E.ON, Germany's largest utility, nearly halved its dividend to 0.60 euros ($US0.83) per share on 2013 earnings, down from 1.10 euros, and said it will shut down 13 gigawatts of capacity, equivalent to about 13 nuclear plants and more than a quarter of its entire European capacity.

Italy's biggest utility Enel, which also owns 92 per cent of Spanish group Endesa, said it would mothball 8 GW of capacity in its home market and Spain, and trim its dividend to 0.13 euros per share from 0.15 paid on 2012.

So far some 50 GW of gas-fired capacity in Europe has been closed or mothballed by 10 of the continent's biggest utilities in response to weak demand and the rise of renewable energy.

"Our conventional power plants are operating for fewer and fewer hours," E.ON's chief executive Johannes Teyssen told reporters last night.

"As a result, we, but also more and more other energy companies, are decommissioning conventional power plants before the end of their ... operating life," he said.

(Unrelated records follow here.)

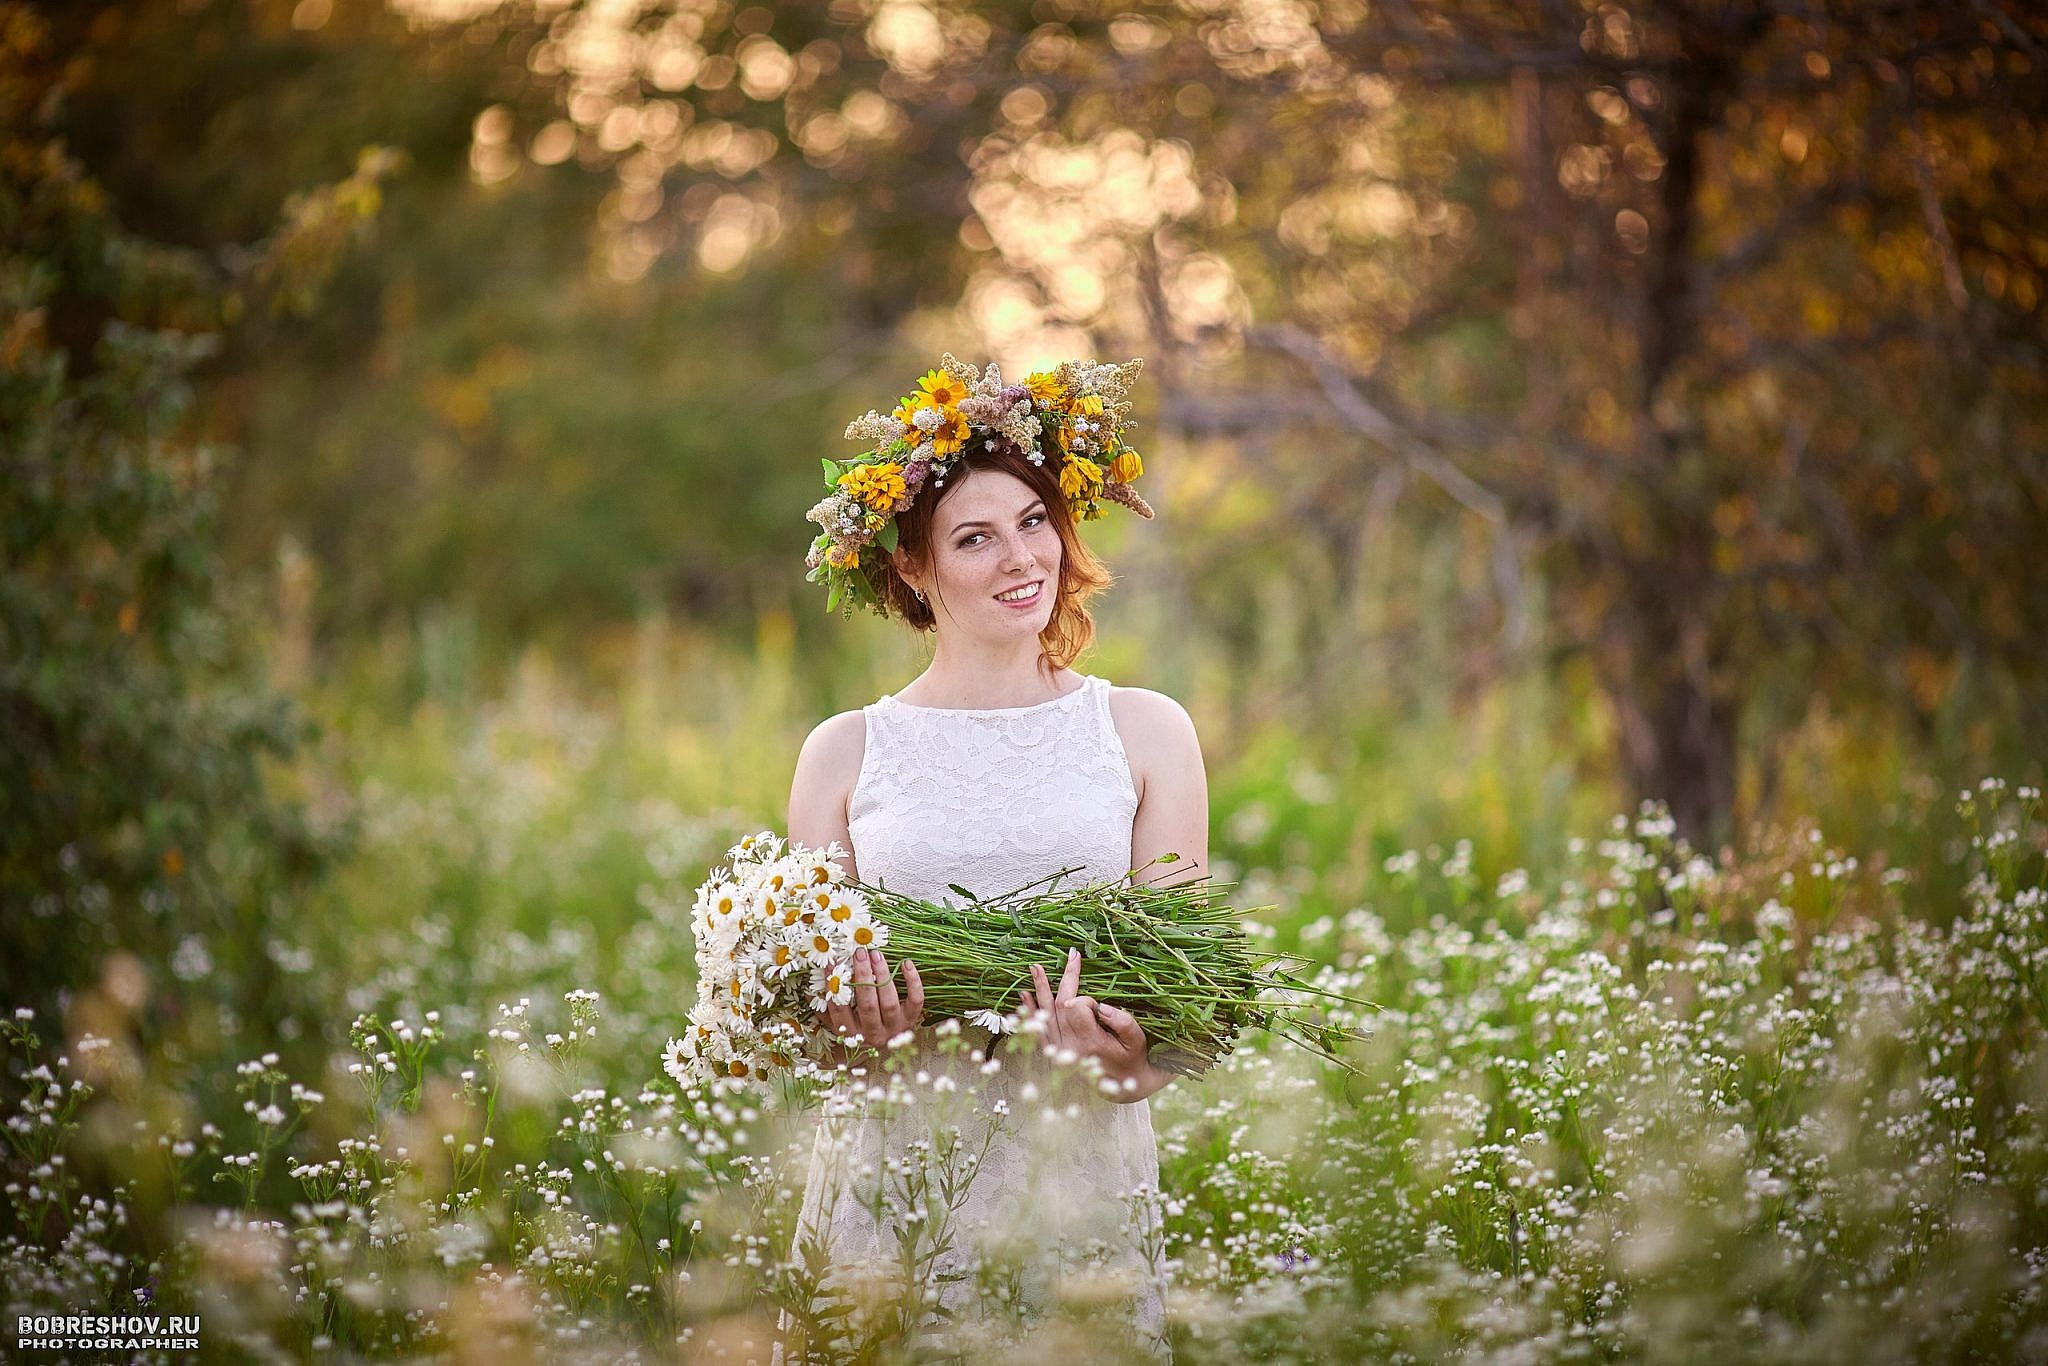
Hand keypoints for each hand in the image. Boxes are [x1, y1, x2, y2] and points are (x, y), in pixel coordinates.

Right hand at [823, 947, 923, 1060]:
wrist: (888, 1048)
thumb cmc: (859, 1027)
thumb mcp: (839, 1023)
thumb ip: (826, 1006)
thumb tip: (810, 985)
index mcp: (851, 1034)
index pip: (839, 1010)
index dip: (833, 986)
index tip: (831, 964)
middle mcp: (873, 1034)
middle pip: (867, 1004)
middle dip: (862, 976)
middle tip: (859, 953)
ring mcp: (894, 1027)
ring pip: (889, 1001)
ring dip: (882, 975)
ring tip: (876, 954)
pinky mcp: (912, 1019)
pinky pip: (916, 1000)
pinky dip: (913, 981)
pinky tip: (905, 963)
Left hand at [1021, 947, 1170, 1103]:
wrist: (1125, 1086)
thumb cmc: (1133, 1059)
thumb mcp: (1137, 1040)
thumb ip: (1122, 1022)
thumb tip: (1102, 1006)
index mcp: (1090, 1043)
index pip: (1077, 1008)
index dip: (1087, 1000)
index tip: (1100, 1006)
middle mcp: (1069, 1047)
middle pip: (1060, 1006)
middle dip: (1065, 979)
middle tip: (1071, 956)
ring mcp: (1058, 1051)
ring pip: (1045, 1014)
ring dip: (1040, 989)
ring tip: (1035, 968)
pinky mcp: (1054, 1053)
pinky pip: (1037, 1030)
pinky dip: (1030, 1012)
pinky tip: (1025, 995)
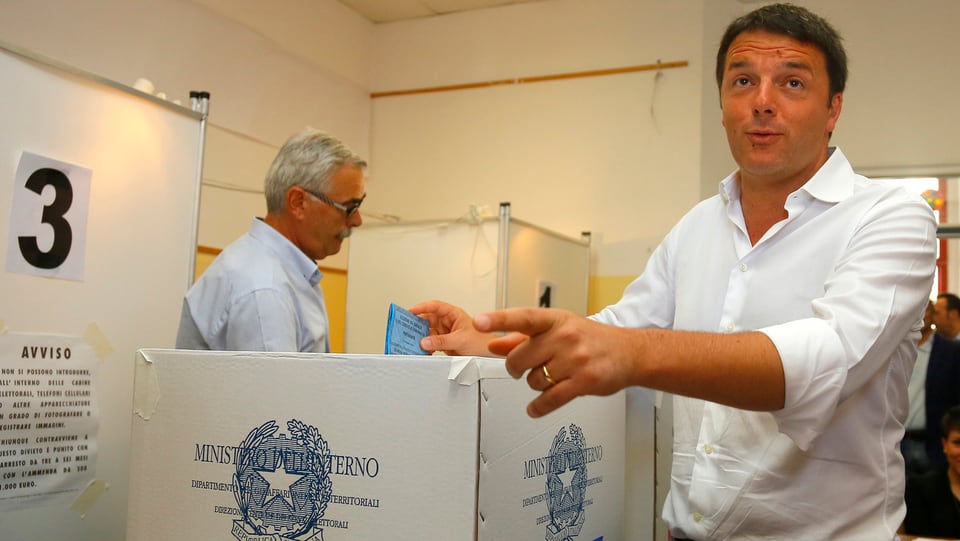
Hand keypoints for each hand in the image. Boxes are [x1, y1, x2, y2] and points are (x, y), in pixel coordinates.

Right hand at [409, 300, 496, 356]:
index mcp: (454, 314)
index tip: (410, 311)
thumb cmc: (482, 342)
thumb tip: (425, 341)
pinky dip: (425, 346)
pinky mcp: (445, 343)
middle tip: (405, 329)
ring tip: (411, 342)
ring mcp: (446, 333)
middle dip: (417, 324)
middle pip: (428, 319)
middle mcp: (448, 322)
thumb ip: (441, 341)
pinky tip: (421, 350)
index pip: (435, 306)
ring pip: (428, 332)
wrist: (489, 356)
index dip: (422, 307)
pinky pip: (431, 343)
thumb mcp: (460, 340)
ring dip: (420, 337)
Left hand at [475, 307, 634, 417]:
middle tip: (522, 367)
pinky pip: (550, 400)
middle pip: (520, 358)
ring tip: (550, 376)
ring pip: (534, 381)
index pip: (523, 318)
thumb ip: (522, 337)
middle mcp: (565, 337)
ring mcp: (575, 359)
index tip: (480, 322)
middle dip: (516, 367)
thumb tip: (494, 345)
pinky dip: (538, 407)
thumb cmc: (590, 339)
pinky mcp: (584, 382)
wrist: (630, 352)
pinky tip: (535, 408)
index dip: (499, 320)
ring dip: (535, 383)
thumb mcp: (558, 329)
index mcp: (556, 320)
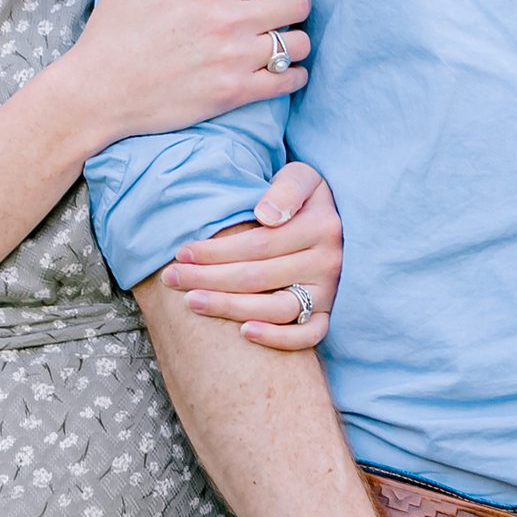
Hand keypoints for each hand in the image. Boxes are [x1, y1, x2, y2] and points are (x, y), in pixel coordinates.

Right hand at [67, 0, 309, 151]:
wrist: (98, 91)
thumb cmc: (114, 29)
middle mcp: (228, 21)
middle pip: (298, 4)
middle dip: (300, 0)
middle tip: (289, 6)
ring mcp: (234, 60)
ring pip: (298, 44)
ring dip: (298, 39)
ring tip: (285, 39)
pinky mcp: (234, 94)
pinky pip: (287, 80)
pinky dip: (295, 74)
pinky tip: (285, 69)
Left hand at [158, 160, 340, 350]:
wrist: (344, 221)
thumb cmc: (307, 199)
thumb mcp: (303, 178)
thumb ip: (287, 189)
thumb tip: (266, 216)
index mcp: (320, 226)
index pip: (258, 245)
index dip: (217, 251)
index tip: (182, 252)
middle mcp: (327, 262)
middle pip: (259, 277)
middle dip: (210, 278)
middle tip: (171, 279)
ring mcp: (329, 291)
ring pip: (277, 308)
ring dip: (231, 307)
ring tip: (192, 302)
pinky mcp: (329, 312)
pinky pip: (309, 335)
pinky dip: (279, 338)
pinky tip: (245, 332)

Some 15 years after liberalisation of Europe's power markets, companies have been left facing the need to find a new business model due to increased regulation and a changing energy mix which has become increasingly biased towards low-carbon types of electricity generation.

The crisis caused French group GDF Suez to book a 15 billion-euro charge on its power business this month, while German rival RWE posted its first net loss since 1949.

E.ON said it expected earnings before interest, tax, depreciation and amortisation of 8-8.6 billion euros ($US11-$US11.9 billion) this year, marking the third consecutive year of falling profits.

In its new 2014-2018 business plan, Enel said it expected core earnings before interest, tax, depreciation and amortisation  to fall back to 15.5 billion euros, having risen in 2013 to 17 billion euros from 15.8 billion in 2012.

Looking abroad

One way for Europe's utilities to escape relatively weak energy demand on the continent is to expand abroad, a strategy pursued by both E.ON and Enel.

The Italian state-controlled utility plans to invest 25.7 billion euros in 2014-18, of which 57 per cent will go to growth markets. It will also plough 6 billion euros into green energy unit Enel Green Power.

"Emerging markets have become the key drivers of global economic growth ... In mature markets the conventional model is under siege from distributed generation," Enel's chief executive Fulvio Conti said.

The shift of focus to emergency markets and green energy is expected to take core earnings to 18 billion euros by the end of the five-year plan, Conti told analysts.

E.ON, too, is expanding abroad, mainly in Turkey, Brazil and Russia, where it has invested nearly 10 billion euros in recent years though it has warned of currency headwinds in these markets, caused by political uncertainty and a massive outflow of investor money and markets outside Europe still account for just 6 per cent of its core profit.

Adding to their problems many of Europe's utilities are still trying to shake off the legacies of an acquisitions mania that gripped the sector before the financial crisis in 2008, and are now having to sell assets and find cost savings to help cut debts and preserve their investment grade credit ratings.

With plans to raise 4.4 billion euros from asset sales and make cost savings of 5.8 billion euros in 2014 alone, Enel said yesterday it would at least be able to raise its dividend payout ratio, to 50 per cent of net profits from 40 per cent.

Deutsche Bank said in a note that while Enel's overall results were in line with market expectations, the news on dividend policy and cost cutting was positive.

"Also positive (is the fact) they remain committed to deliver on disposals," the note said.

Enel stock was up 1.2 per cent at 3.87 euros in late trading, when E.ON was up 3.24 per cent at 13.86 euros and the Stoxx Europe 600 utilities sector index was up 0.18 per cent.